[Entries drawn from a collection]
****

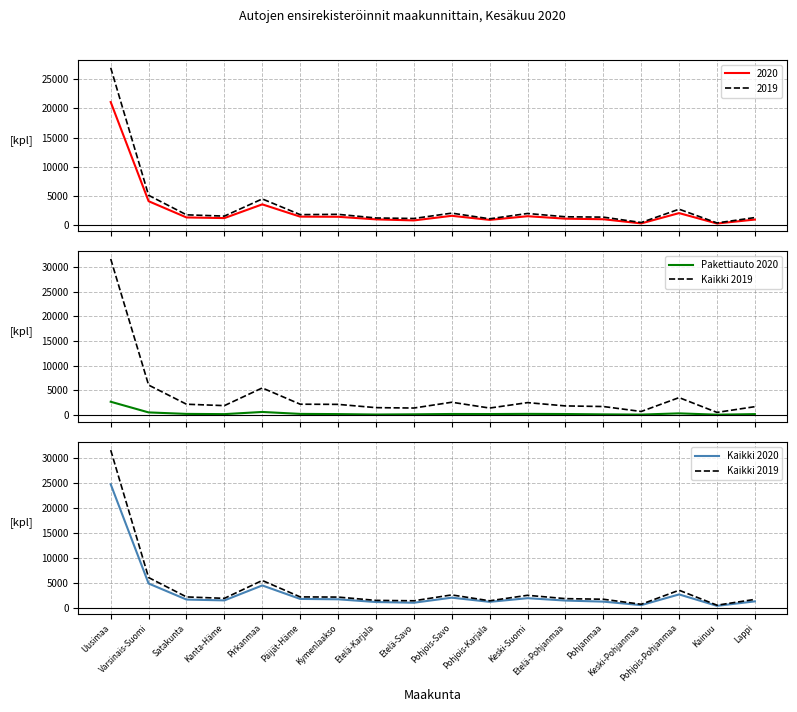

Where is the first local minimum for Kaikki 2020?

Kanta-Häme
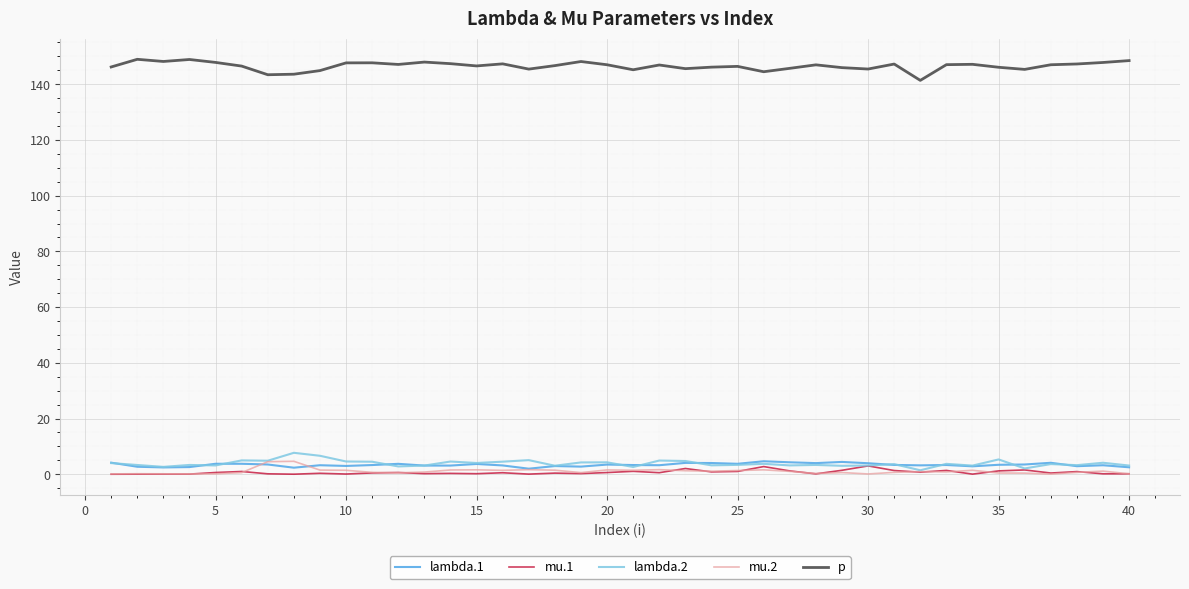

Which series has the largest total across all categories?

p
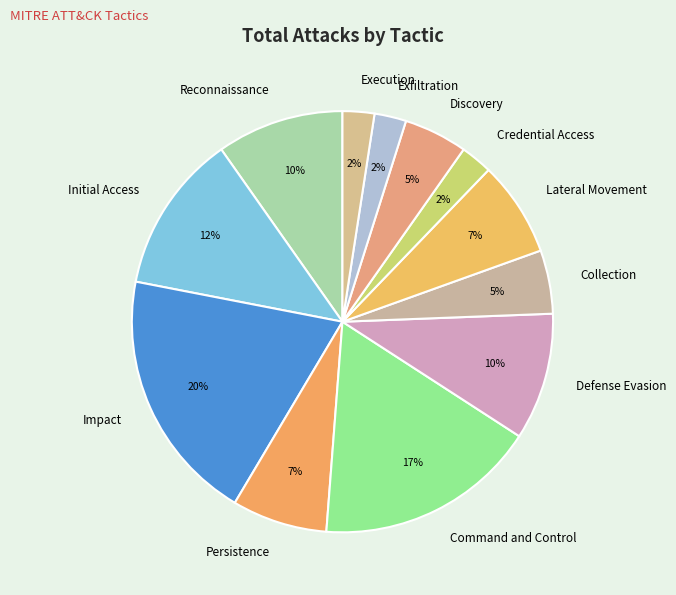

What is the ratio of the value at Exfiltration to the value at Execution?

1.0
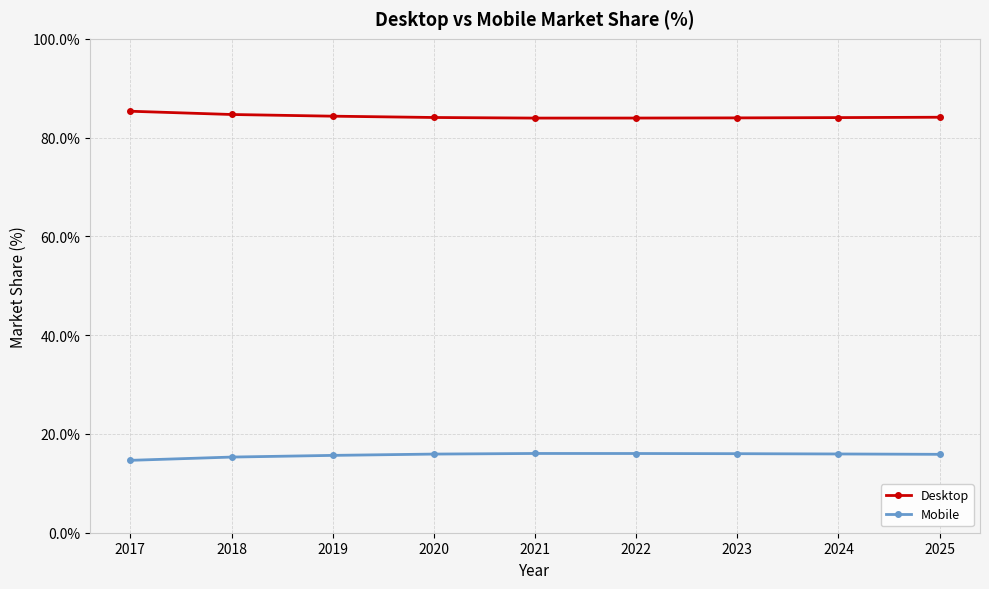

True or false: Mobile and Desktop cross at least once.

False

****

[Exercise details]
Please rename "value" to "amount" throughout the lines above, keeping everything else as it is, and leave the pictures out of your answer.

[Output for this task]
Where is the first local minimum for Kaikki 2020?

Kanta-Häme

Which series has the largest total across all categories?

p

What is the ratio of the amount at Exfiltration to the amount at Execution?

1.0

True or false: Mobile and Desktop cross at least once.

False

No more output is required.